Fear can be an investor’s best friend.
Look at oil prices, for example.
When war broke out between Israel and Hamas, crude oil gushed to a high of $95.03. All in fear Iran could enter the war, which could threaten the Strait of Hormuz.
While those fears still exist, oil prices are starting to back off, as the supply disruptions concerns cool off. In fact, since “No direct oil supplies are impacted by the conflict at the moment so it’s a wait-and-see situation,” said John Kilduff, partner in Again Capital LLC, as quoted by Reuters.
In short, fear sent oil prices gushing higher.
Now, the realization that supply may not be impacted, is taking it back down, which is creating opportunity on the short side of oil. One way to trade the short side of oil is with an inverse ETF, which allows you to profit from the decline of an underlying benchmark.
Unfortunately, when it comes to inverse ETFs for oil, there aren’t many.
But of the ones that exist, here’s what we found.
The UltraShort Bloomberg Crude Oil ETF (SCO), for example, seeks returns that are -2x the return of its underlying benchmark for a single day.

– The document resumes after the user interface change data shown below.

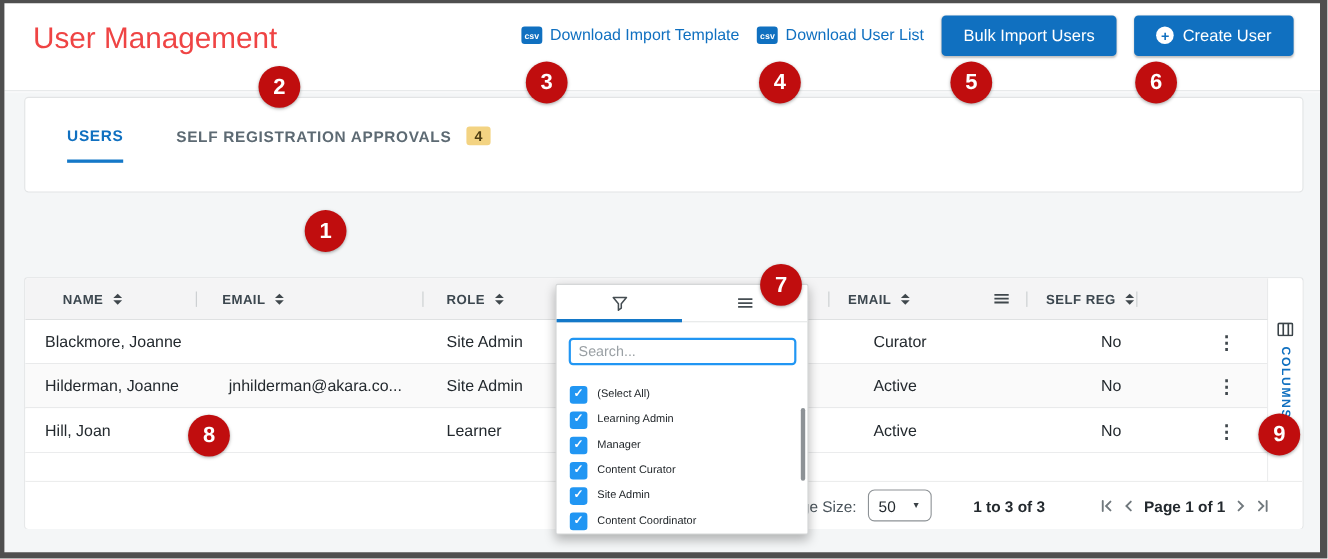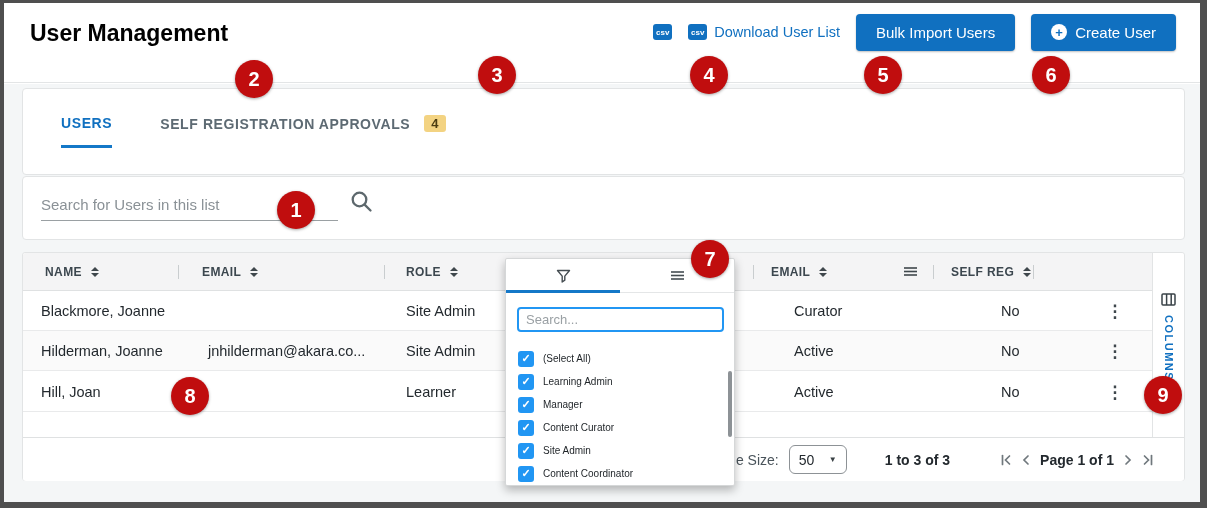--- a/index.html
+++ b/index.html
@@ -15,7 +15,7 @@
   
   .topbar { position:absolute; left:4px; top:3px; width:1196px; height:80px;
     background:#fff; border-bottom:1px solid #e3e5e6; z-index:2; }
-  .page-title { position:absolute; left:26px; top:17px; font-size:23px; font-weight:bold; color:#000000; }
+  .page-title { position:absolute; left:26px; top:17px; font-size:27px; font-weight:normal; color:#ef4444; }
   .topbar-actions { position:absolute; right:24px; top:8px; height:42px;
     display:flex; align-items:center; gap:16px; }
   .csv-link { display:flex; align-items:center; gap:7px; color:#1070c0;

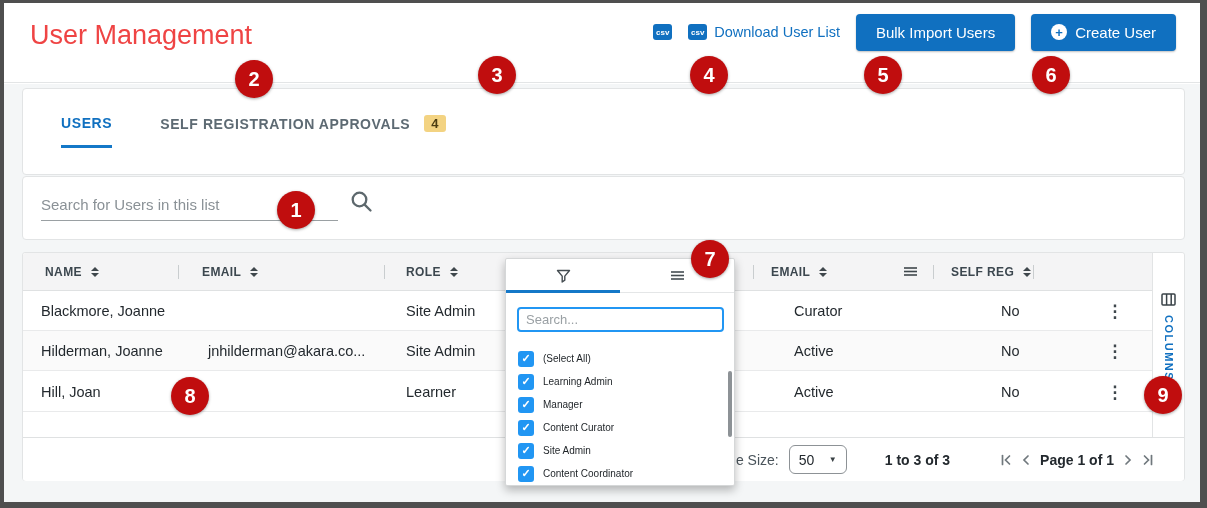--- a/index.html
+++ b/index.html
@@ -133,6 +133,7 @@
     <div class="topbar-actions">
       <div class="csv-link">
         <span class="csv-badge">csv</span>
+        <span>Download Import Template</span>
       </div>
       <div class="csv-link">
         <span class="csv-badge">csv</span>

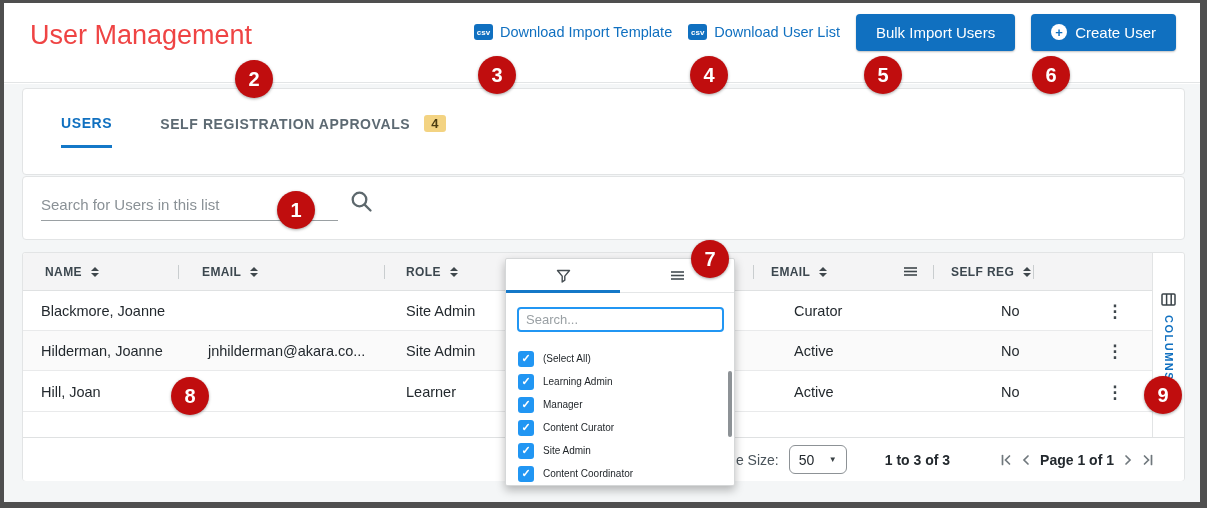--- a/index.html
+++ b/index.html
@@ -163,15 +163,6 @@
     </div>
   </div>
 
-  <div class="card search-card">
-    <input class="search-input" placeholder="Search for Users in this list" style="">
-    <span class="search-icon">
-      <svg width="26" height="26" viewBox="0 0 26 26" fill="none">
-        <circle cx="10.5" cy="10.5" r="6.8" stroke="#5d686d" stroke-width="2.3"></circle>
-        <line x1="15.6" y1="15.6" x2="21.5" y2="21.5" stroke="#5d686d" stroke-width="2.3" stroke-linecap="round"></line>
-      </svg>
-    </span>
-  </div>
 
   <div class="card table-card">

So, today, for example, as oil prices begin to pullback, the SCO ETF is gaining momentum.
Or, we can also look at the Direxion Daily S&P Oil & Gas Exploration & Production Bear 2x Shares (DRIP). With an expense ratio of 1.09%, this ETF provides 2x inverse daily exposure to an equal-weighted index of the largest oil and gas exploration and production companies.
It’s just something to keep in mind, if you’re looking for interesting opportunities.